Angst beflügelt: am Limit unterwegs

Hübsch ist der Tacho anzuschauen, ganz wie die Großen von VDO, er reicht tatsächlich bis 120. Links den Fuß aufs Radhaus, das entspannt, der Arm greift um den Beifahrerlehne und trommelt mit den Fingern gegen die rechte Türscheibe. Wie war das noch mit dem "Goggo-Lied"? "Fahr mit mir durch die Welt ...", weiter weiß ich nicht, vermutlich ein schlichter Stabreim auf "Held" oder so. Eine Weltreise im Goggo hat es tatsächlich gegeben. Die Tour eines Hamburger Pärchens 1957 durch 80 Länder bis nach Japan und Südamerika ist dokumentiert. Vermutlich hat der Fahrer am Steuer auch so geträllert oder zeitgeistig gereimt: "Irle Bier und Rama-Butter hilft dem Vater auf die Mutter." Ach, lassen wir das. Die Tour soll übrigens fast fünf Jahre gedauert haben ...
Ziel: die Kolben bei Laune, den Fahrer am Leben halten

Goggeln heißt: Entdecke die Langsamkeit!
········
» **AUFGABEN UND ÜBUNGEN**
a: Stimmen die folgenden Aussagen mit dem Text über das Goggo-Fahren überein? Antworten Sie jeweils mit Ja oder Nein und zitieren Sie die entscheidenden Worte des Textes wörtlich: (i) Der Tacho reicht bis 120. (ii) Das Hamburger Pärchen reiste 1957 durch 80 Länder. (iii) Die Weltreise soll etwa drei Jahre gedauert haben.
b: Schreiben Sie den Abschnitt der Auflistung von der Zeile mit „family: Solanaceae“ bis einschließlich der Zeile mit „genus: Navarretia“ neu und setzen Sie dabei überall „Trivialname“ für „common name“ ein. Alles andere bleibt unverändert.

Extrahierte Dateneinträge
········
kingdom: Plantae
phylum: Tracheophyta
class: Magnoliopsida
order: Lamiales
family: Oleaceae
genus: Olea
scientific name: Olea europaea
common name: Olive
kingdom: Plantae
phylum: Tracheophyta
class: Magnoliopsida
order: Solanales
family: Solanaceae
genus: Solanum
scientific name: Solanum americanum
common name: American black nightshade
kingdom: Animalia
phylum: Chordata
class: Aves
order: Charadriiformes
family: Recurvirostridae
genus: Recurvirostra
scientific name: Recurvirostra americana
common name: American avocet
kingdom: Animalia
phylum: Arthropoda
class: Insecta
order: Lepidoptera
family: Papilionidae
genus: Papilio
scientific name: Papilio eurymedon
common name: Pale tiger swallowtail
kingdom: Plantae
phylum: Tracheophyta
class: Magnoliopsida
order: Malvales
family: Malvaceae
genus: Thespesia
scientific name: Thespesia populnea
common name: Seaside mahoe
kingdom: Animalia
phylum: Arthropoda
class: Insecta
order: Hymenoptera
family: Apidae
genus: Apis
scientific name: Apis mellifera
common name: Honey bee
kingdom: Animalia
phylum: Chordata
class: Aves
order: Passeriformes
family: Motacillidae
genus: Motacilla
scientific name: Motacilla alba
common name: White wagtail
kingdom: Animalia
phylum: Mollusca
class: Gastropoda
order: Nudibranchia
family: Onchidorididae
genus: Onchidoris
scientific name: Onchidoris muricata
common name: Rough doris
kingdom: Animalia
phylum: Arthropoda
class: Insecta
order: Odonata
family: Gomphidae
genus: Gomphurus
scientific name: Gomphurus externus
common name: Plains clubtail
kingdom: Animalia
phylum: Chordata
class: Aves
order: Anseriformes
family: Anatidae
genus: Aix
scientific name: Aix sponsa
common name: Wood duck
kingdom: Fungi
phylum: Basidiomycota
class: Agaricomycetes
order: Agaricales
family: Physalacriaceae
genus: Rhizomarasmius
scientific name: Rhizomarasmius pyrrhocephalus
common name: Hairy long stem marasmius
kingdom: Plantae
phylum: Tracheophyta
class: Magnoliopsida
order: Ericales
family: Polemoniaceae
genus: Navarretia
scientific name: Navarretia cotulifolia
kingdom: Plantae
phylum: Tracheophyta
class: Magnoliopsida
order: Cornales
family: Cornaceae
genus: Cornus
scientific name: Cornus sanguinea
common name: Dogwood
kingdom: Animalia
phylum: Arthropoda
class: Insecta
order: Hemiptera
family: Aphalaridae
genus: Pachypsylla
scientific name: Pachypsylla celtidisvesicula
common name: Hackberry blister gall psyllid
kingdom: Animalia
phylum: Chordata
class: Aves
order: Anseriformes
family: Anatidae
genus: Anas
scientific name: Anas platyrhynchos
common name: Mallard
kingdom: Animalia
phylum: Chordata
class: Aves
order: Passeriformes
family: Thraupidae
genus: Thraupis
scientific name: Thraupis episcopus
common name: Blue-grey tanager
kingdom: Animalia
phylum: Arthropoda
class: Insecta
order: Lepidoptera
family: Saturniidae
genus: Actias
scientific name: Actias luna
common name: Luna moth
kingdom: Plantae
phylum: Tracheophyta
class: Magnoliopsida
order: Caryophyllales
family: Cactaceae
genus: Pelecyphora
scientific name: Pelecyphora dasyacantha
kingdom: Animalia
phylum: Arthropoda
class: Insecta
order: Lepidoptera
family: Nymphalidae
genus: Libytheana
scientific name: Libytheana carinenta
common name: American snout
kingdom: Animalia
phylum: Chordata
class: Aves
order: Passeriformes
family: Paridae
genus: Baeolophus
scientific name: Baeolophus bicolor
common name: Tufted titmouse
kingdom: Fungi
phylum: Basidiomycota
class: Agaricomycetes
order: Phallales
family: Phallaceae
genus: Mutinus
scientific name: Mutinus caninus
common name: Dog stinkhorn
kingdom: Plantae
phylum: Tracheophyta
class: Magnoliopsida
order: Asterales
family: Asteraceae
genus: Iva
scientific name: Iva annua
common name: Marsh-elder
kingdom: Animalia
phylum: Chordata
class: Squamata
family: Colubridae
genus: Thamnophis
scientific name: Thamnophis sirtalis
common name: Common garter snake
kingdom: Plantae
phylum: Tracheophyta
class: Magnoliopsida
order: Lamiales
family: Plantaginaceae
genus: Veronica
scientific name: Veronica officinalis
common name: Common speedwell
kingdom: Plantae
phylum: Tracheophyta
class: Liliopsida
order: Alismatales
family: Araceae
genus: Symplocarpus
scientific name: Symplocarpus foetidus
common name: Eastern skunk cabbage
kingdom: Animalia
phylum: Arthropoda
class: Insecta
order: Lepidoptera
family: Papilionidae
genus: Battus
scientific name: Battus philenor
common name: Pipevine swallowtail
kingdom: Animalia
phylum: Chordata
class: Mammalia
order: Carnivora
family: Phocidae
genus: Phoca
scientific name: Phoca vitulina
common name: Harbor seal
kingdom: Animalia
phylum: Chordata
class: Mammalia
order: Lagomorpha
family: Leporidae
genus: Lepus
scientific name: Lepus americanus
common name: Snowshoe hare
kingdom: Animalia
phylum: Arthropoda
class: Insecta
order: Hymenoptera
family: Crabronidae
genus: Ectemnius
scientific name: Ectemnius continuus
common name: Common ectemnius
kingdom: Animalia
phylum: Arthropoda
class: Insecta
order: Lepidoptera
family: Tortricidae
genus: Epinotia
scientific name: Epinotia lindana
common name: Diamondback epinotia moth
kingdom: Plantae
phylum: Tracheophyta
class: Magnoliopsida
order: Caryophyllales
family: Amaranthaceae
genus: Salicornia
········
» **DIE ERGEBNISSE**
a:
(i) Ja: „er reicht tatsächlich bis 120“
(ii) Ja: „Die Tour eines Hamburger Pärchens 1957 durch 80 Länder bis nach Japan und Südamerika ist dokumentiert.“
(iii) Nein: „Die Tour soll übrigens fast fünf Jahre gedauert haben“

b:
family: Solanaceae
genus: Solanum
scientific name: Solanum americanum
Trivialname: American black nightshade
kingdom: Animalia
phylum: Chordata
class: Aves
order: Charadriiformes
family: Recurvirostridae
genus: Recurvirostra
scientific name: Recurvirostra americana
Trivialname: American avocet
kingdom: Animalia
phylum: Arthropoda
class: Insecta
order: Lepidoptera
family: Papilionidae
genus: Papilio
scientific name: Papilio eurymedon
Trivialname: Pale tiger swallowtail
kingdom: Plantae
phylum: Tracheophyta
class: Magnoliopsida
order: Malvales
family: Malvaceae
genus: Thespesia
scientific name: Thespesia populnea
Trivialname: Seaside mahoe
kingdom: Animalia
phylum: Arthropoda
class: Insecta
order: Hymenoptera
family: Apidae
genus: Apis
scientific name: Apis mellifera
Trivialname: Honey bee
kingdom: Animalia
phylum: Chordata
class: Aves
order: Passeriformes
family: Motacillidae
genus: Motacilla
scientific name: Motacilla alba
Trivialname: White wagtail
kingdom: Animalia
phylum: Mollusca
class: Gastropoda
order: Nudibranchia
family: Onchidorididae
genus: Onchidoris
scientific name: Onchidoris muricata
Trivialname: Rough doris
kingdom: Animalia
phylum: Arthropoda
class: Insecta
order: Odonata
family: Gomphidae
genus: Gomphurus
scientific name: Gomphurus externus
Trivialname: Plains clubtail
kingdom: Animalia
phylum: Chordata
class: Aves
order: Anseriformes
family: Anatidae
genus: Aix
scientific name: Aix sponsa
Trivialname: Wood duck
kingdom: Fungi
phylum: Basidiomycota
class: Agaricomycetes
order: Agaricales
family: Physalacriaceae
genus: Rhizomarasmius
scientific name: Rhizomarasmius pyrrhocephalus
Trivialname: Hairy long stem marasmius
kingdom: Plantae
phylum: Tracheophyta
class: Magnoliopsida
order: Ericales
family: Polemoniaceae
genus: Navarretia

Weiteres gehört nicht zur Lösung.